Your copy of the listing should be exact and should contain no pictures.
Exercise data below:
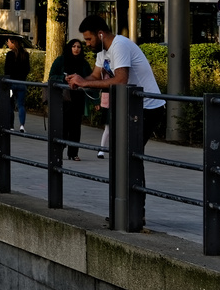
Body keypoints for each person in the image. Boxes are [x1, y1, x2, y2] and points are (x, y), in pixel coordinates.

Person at [68, 15, 164, 228]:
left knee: (131, 155)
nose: (87, 44)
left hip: (148, 107)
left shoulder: (119, 45)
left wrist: (85, 84)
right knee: (122, 155)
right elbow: (95, 75)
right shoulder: (102, 51)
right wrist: (78, 79)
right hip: (132, 108)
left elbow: (121, 80)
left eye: (89, 39)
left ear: (100, 34)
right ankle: (124, 209)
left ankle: (136, 212)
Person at [48, 38, 92, 159]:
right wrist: (63, 79)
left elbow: (90, 79)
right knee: (63, 126)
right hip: (63, 99)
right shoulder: (60, 60)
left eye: (78, 47)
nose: (76, 49)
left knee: (76, 127)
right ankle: (59, 149)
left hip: (78, 99)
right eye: (73, 46)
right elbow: (51, 76)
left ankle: (73, 153)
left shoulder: (84, 63)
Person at [2, 36, 31, 130]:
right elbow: (27, 69)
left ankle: (11, 126)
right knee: (21, 105)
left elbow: (6, 69)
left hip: (11, 82)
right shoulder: (25, 54)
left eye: (9, 42)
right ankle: (22, 125)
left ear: (13, 43)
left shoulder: (10, 55)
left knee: (10, 105)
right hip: (21, 82)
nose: (7, 43)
End of Exercise data.
__Solution to this task__
Body keypoints for each person in the image. Boxes are [x1, y1, x2, y2] and points are (x, y), in pixel coordinates.

Person at [68, 15, 164, 228]:
left knee: (131, 155)
nose: (87, 44)
left hip: (148, 107)
left shoulder: (119, 45)
left wrist: (85, 84)
right knee: (122, 155)
right elbow: (95, 75)
right shoulder: (102, 51)
right wrist: (78, 79)
right hip: (132, 108)
left elbow: (121, 80)
left eye: (89, 39)
left ear: (100, 34)
right ankle: (124, 209)
left ankle: (136, 212)
Person at [48, 38, 92, 159]:
right wrist: (63, 79)
left elbow: (90, 79)
right knee: (63, 126)
right hip: (63, 99)
right shoulder: (60, 60)
left eye: (78, 47)
nose: (76, 49)
left knee: (76, 127)
right ankle: (59, 149)
left hip: (78, 99)
right eye: (73, 46)
right elbow: (51, 76)
left ankle: (73, 153)
left shoulder: (84, 63)
Person at [2, 36, 31, 130]:
right elbow: (27, 69)
left ankle: (11, 126)
right knee: (21, 105)
left elbow: (6, 69)
left hip: (11, 82)
right shoulder: (25, 54)
left eye: (9, 42)
right ankle: (22, 125)
left ear: (13, 43)
left shoulder: (10, 55)
left knee: (10, 105)
right hip: (21, 82)
nose: (7, 43)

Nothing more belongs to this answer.